::: DATA EXTRACT
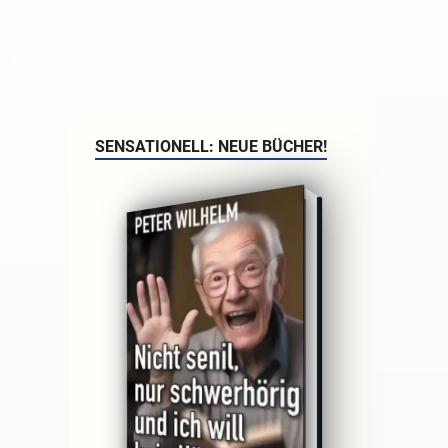
SENSATIONELL: NEUE BÜCHER!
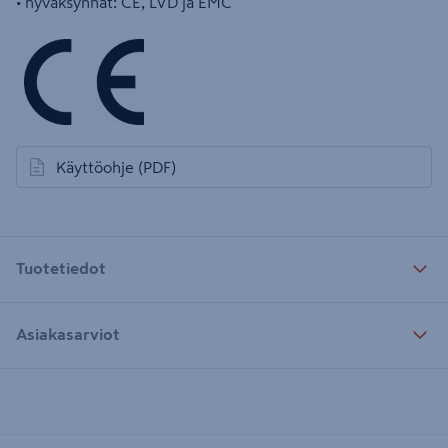
• hyväksynnät: CE, LVD ja EMC
Käyttöohje
(PDF)
avautuu uuteen välilehteen
Tuotetiedot
Asiakasarviot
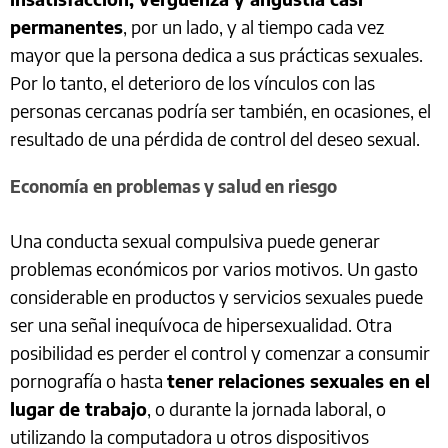
permanentes
, por un lado, y al tiempo cada vez
mayor que la persona dedica a sus prácticas sexuales.
Por lo tanto, el deterioro de los vínculos con las
personas cercanas podría ser también, en ocasiones, el
resultado de una pérdida de control del deseo sexual.
Economía en problemas y salud en riesgo
Una conducta sexual compulsiva puede generar
problemas económicos por varios motivos. Un gasto
considerable en productos y servicios sexuales puede
ser una señal inequívoca de hipersexualidad. Otra
posibilidad es perder el control y comenzar a consumir
pornografía o hasta
tener relaciones sexuales en el
lugar de trabajo
, o durante la jornada laboral, o
utilizando la computadora u otros dispositivos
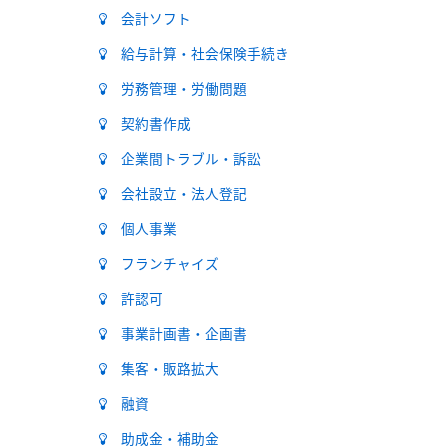
会計ソフト
給与計算・社会保険手続き
労務管理・労働問題
契約書作成
企業間トラブル・訴訟
会社設立・法人登記
個人事業
フランチャイズ
許認可
事業計画書・企画書
集客・販路拡大
融資
助成金・補助金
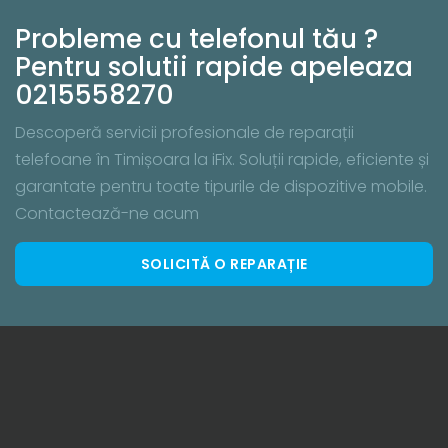
Probleme cu telefonul tău ?
Pentru solutii rapide apeleaza
0215558270
Descoperă servicii profesionale de reparații
telefoane în Timișoara la iFix. Soluții rapide, eficiente și
garantate pentru toate tipurile de dispozitive mobile.
Contactează-ne acum
SOLICITĂ O REPARAȚIE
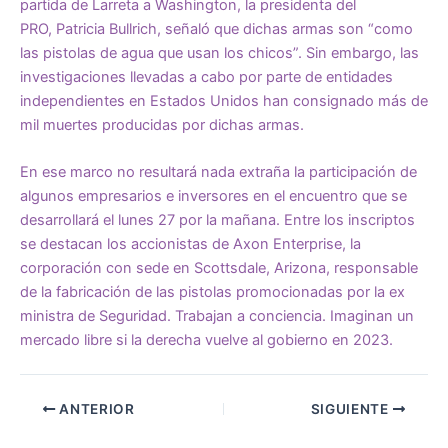
partida de Larreta a Washington, la presidenta del
PRO,
Patricia Bullrich,
señaló que dichas armas son “como
las pistolas de agua que usan los chicos”. Sin embargo, las
investigaciones llevadas a cabo por parte de entidades
independientes en Estados Unidos
han consignado más de
mil muertes
producidas por dichas armas.
En ese marco no resultará nada extraña la participación de
algunos empresarios e inversores en el encuentro que se
desarrollará el lunes 27 por la mañana. Entre los inscriptos
se destacan los accionistas de
Axon Enterprise,
la
corporación con sede en Scottsdale, Arizona, responsable
de la fabricación de las pistolas promocionadas por la ex
ministra de Seguridad. Trabajan a conciencia. Imaginan un
mercado libre si la derecha vuelve al gobierno en 2023.
ANTERIOR
SIGUIENTE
::::::
TASK REQUIREMENTS:
Render everything above from the line containing "permanentes" down to the line containing "problemas económicos por", both included, as a numbered list with blank lines omitted.

RESULT:
1. permanentes
2. , por un lado, y al tiempo cada vez
3. mayor que la persona dedica a sus prácticas sexuales.
4. Por lo tanto, el deterioro de los vínculos con las
5. personas cercanas podría ser también, en ocasiones, el
6. resultado de una pérdida de control del deseo sexual.
7. Economía en problemas y salud en riesgo
8. Una conducta sexual compulsiva puede generar
9. problemas económicos por varios motivos. Un gasto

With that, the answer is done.